O texto a seguir é politicamente neutro. Não envolve nem aprovação e nem critica `a conduta dos judeus ou dos muçulmanos.
Até os quinze anos, achei que nunca ia querer viajar. O Rio era um paraíso, e eu, que me imaginava sedentária, que detestava fazer mala, dormir em quartos diferentes e sair da rotina, achava que ia passar a vida no Rio. A Europa tinha charme pra mim `a distância, por causa da tradição artística, mas para os Estados Unidos eu não estava nem aí. Que se divertissem os viajantes, enquanto eu ficaria na minha e com prazer. Naquela época, Antônio Carlos Jobim era o homem mais charmoso e natural que se podia imaginar e parecia conter a essência do carioca, aquele ideal que em teoria deveria ser encontrado em qualquer um, mas na prática era bem diferente. Jobim mesmo cantou o seu desencanto com o Rio numa canção.
Mas não pensei, pra resumir a estória, que me tornaria uma nômade. Desde que fui aprender inglês em Londres e prosseguir para estudar filosofia em Boston, não parei mais. No começo desse motto perpétuo, não esperava ir a Israel. Mas me casei com um americano que trabalha com uma empresa Israelita, e fui convidada a visitar o país mais de uma vez.
Israel foi onde aprendi a chorar. Não de tristeza ou de alegria, mas de alívio. Lembro quando nosso guia nos avisou ao anoitecer, quando estávamos na parte antiga de Jerusalém, que aquela hora poderia ser perigosa diante da possibilidade de bombas, e eu não senti nenhum medo. Pois a sensação de ter voltado ao princípio e fechado o círculo era uma experiencia de completude. Embora eu não seja israelita, encontrei em Israel a essência original que nem sabia estar procurando. Foi quando aprendi que nossas raízes estão muito mais dentro da gente do que nos lugares de nossa origem.
Tendo sido os judeus os primeiros a adorar um único deus, e sendo este deus um deus que valoriza ou repreende, recompensa ou castiga a maneira como interagem seus fiéis independentemente das ofertas que lhe fazem, ele é desinteressado, é um deus ético. Enquanto as outras divindades da antiguidade não estavam nem aí para a maneira como se comportavam seus fieis e só esperavam que estes lhes fizessem oferendas, Yahweh, começando com os dez mandamentos, representa a magnitude da consciência, quando a divisão entre o bem e o mal nessa consciência é elevada `a dimensão ética, imparcial, e portanto abstrata, amadurecendo a própria dialética da consciência em si- o fato de esta só perceber o não através do sim, o que “é” em relação ao que “não é-“ e de tudo que esta consciência percebe na vida. Por isso, considero a ética a descoberta da verdadeira raiz da consciência, que simplesmente falando concerne a luta do bem e do mal e a sede de uma justiça final que, não podendo ser provada, como nos mostra Kant, dá sentido a nossa vida e aponta para a realidade espiritual de valores que não podemos ver ou tocar, mas que devemos honrar. Com o cristianismo, a consciência passou a abranger o arquétipo do amor entre o Criador e a criatura, união de princípio e fim.
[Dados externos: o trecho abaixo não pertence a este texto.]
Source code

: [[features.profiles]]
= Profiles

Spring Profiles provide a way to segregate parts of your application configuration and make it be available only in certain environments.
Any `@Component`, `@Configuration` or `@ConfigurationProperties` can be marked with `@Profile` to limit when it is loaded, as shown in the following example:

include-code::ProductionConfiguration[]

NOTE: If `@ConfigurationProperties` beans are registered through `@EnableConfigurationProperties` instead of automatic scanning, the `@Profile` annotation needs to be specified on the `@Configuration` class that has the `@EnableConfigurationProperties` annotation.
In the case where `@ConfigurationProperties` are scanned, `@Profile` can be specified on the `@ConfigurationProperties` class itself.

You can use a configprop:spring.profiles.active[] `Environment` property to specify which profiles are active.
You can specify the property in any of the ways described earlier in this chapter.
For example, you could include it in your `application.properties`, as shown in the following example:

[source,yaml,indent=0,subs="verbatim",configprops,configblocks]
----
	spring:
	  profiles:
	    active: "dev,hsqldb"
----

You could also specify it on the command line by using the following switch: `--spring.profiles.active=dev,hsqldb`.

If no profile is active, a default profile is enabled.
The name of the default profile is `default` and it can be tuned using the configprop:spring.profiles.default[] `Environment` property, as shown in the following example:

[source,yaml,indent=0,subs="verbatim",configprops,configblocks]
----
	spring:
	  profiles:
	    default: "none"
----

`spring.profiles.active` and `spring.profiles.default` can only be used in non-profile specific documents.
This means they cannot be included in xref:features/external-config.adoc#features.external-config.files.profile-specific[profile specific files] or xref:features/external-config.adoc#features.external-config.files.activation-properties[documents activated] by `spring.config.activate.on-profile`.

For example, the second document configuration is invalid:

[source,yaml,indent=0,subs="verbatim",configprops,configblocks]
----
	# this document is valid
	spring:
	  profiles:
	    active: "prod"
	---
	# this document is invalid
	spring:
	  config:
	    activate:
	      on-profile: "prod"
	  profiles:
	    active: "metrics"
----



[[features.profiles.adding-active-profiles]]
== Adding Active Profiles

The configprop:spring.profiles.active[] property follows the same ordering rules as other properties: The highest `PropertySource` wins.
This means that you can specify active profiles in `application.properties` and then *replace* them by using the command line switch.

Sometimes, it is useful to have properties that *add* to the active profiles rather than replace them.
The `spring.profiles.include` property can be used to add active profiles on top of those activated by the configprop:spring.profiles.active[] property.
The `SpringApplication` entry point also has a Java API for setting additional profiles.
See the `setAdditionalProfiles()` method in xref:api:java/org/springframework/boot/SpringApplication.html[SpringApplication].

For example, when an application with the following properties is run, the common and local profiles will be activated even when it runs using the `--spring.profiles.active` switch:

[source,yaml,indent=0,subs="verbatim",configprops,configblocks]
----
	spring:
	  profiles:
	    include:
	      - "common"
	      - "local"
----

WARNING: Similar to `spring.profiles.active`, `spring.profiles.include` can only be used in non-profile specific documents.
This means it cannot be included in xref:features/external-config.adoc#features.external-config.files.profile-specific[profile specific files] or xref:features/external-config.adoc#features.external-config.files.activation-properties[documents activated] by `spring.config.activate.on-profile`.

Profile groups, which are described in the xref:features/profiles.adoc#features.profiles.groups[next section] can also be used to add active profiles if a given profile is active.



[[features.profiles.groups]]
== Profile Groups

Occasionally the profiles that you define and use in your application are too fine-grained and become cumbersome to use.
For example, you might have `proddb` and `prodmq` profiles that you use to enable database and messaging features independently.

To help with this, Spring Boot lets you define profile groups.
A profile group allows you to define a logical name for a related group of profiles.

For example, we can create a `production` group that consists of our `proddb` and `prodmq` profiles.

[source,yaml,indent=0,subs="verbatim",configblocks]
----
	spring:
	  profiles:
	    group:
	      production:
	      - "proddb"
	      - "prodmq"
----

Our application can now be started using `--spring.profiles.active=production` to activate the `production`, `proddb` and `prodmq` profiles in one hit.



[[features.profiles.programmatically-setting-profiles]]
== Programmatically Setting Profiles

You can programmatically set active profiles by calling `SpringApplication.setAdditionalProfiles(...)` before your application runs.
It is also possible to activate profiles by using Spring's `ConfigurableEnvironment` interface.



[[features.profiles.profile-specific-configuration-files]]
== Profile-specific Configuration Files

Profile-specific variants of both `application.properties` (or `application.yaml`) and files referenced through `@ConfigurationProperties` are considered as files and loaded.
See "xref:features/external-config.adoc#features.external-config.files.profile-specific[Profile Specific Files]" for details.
Jerusalém transmite a mistura paradoxal de tempo e intensidade, idade e renascer, uma beleza única que nos dá o direito de chorar.
Pensando nisso agora, parto da beleza para caracterizar algumas cidades que conheço:
Jerusalém: onde a beleza é o visível e o invisível ao mesmo tempo.
Rio de Janeiro: Onde a beleza é tão natural, suave e sinuosa que vem dançar pelos cantos da cidade e se torna parte integrante, indissociável e esperada dela.
Nova York: Constante vir a ser, onde a beleza é civilização
Tel Aviv: Onde o Mediterraneo torna a beleza sobrenatural
Paris: Onde a beleza se indentifica ao intelecto
Londres: Onde a beleza se mistura com a tradição
Boston: Onde a beleza pode ficar em segundo lugar
San Francisco: Onde a beleza se revela privilégio
Los Angeles: Onde a beleza está num palco
Miami: Onde a beleza é embelezamento
Chicago: Onde a beleza é precisão
Lima: Onde o feio pode ser belo
Roma: onde a beleza está nos feitos humanos
Florença: onde a beleza está no cenário artístico
Disneylândia: Onde a beleza é um brinquedo.
Boulder: Onde a beleza é contemplação e altura
Marceline: Onde a beleza está na árvore dos sonhos
Cabourg: onde a beleza é impressionista
Big Sur: Onde a beleza é tão extrema que parece apocalíptica
Santa Barbara: Onde a beleza da a sensação de redescoberta, dejà vu, e reencontro!